Data for processing:
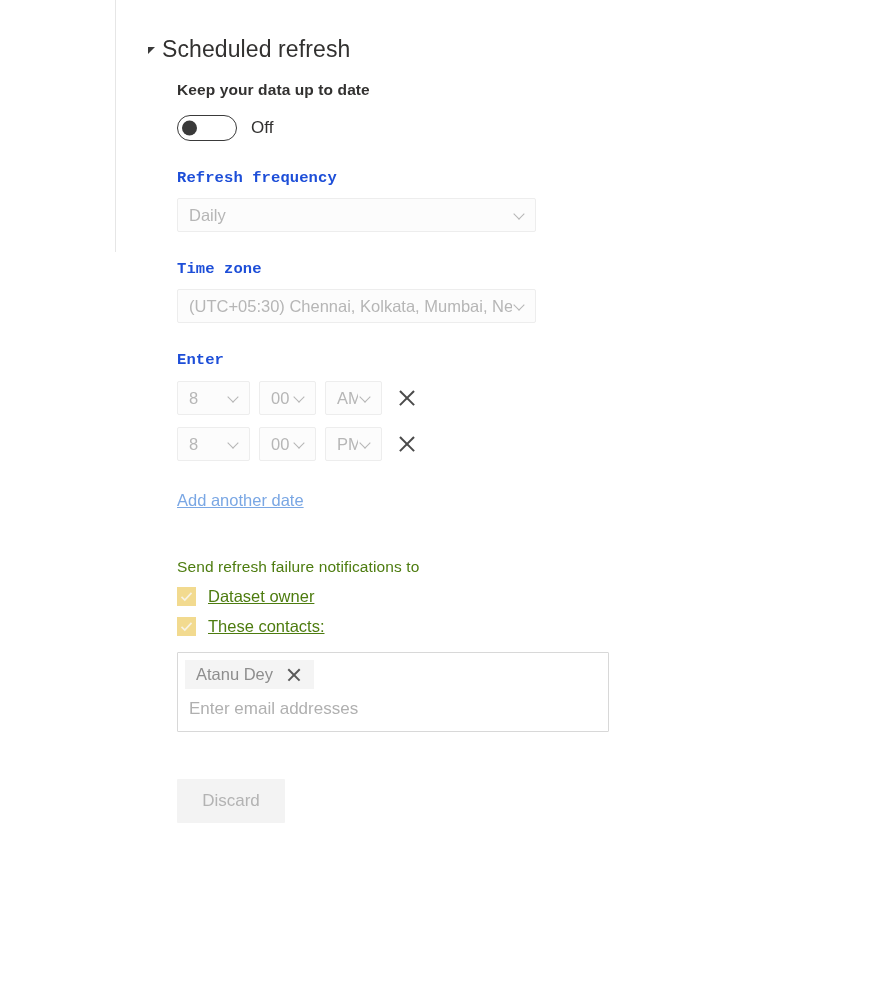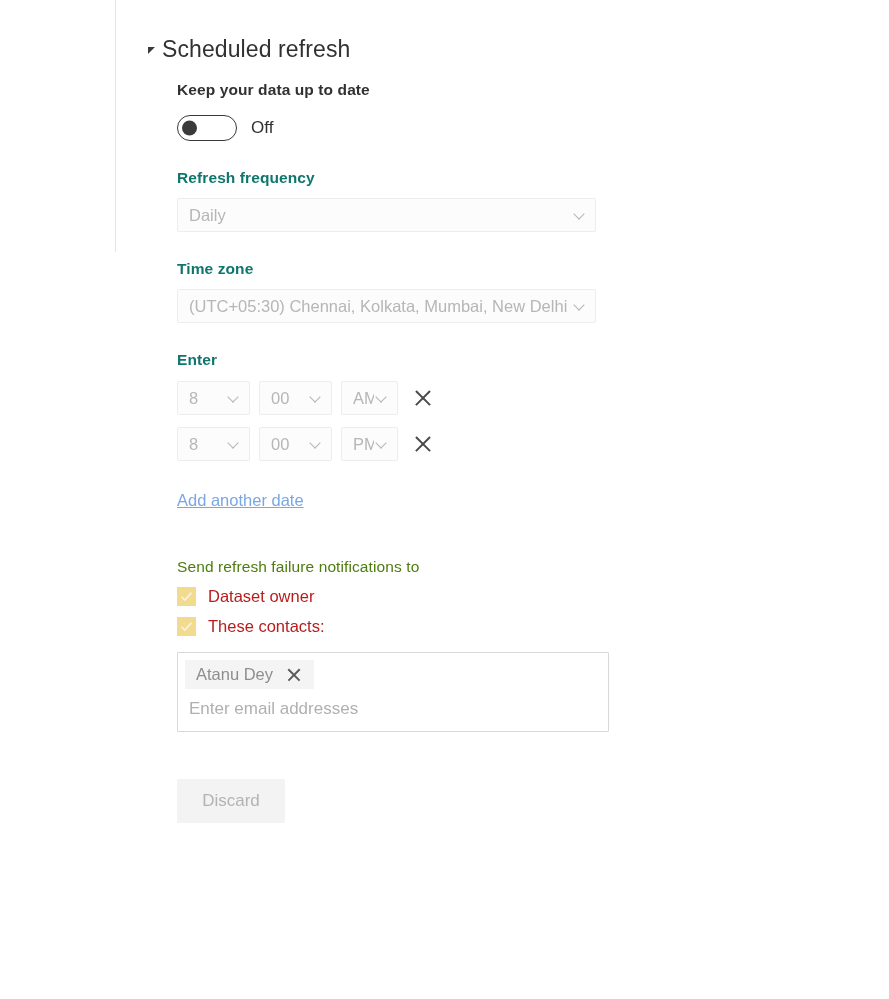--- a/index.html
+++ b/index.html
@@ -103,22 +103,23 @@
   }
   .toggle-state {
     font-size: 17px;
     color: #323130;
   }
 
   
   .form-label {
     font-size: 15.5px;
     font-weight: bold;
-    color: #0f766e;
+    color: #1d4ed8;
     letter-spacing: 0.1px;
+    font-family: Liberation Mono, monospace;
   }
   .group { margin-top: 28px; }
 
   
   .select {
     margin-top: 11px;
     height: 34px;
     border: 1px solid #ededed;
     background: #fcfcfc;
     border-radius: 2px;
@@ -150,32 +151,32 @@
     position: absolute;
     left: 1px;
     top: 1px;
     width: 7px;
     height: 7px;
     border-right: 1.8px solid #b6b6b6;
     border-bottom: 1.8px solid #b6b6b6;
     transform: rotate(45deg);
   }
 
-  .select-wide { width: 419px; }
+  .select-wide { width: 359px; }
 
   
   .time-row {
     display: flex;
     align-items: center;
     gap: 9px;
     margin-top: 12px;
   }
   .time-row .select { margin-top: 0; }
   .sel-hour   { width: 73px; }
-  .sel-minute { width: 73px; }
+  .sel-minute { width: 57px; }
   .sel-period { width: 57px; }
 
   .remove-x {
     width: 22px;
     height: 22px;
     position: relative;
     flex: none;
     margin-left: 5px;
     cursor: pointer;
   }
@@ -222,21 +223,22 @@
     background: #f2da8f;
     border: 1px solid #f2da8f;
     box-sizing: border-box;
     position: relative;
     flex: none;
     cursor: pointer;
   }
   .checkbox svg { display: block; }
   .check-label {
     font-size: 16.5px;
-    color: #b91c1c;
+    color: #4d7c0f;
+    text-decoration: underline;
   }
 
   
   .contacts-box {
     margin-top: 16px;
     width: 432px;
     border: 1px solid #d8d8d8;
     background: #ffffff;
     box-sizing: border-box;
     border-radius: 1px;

Task:
The lines you need are those containing "radius"; find them in the records and copy them.

Result:
     border-radius: 2px;
     border-radius: 1px;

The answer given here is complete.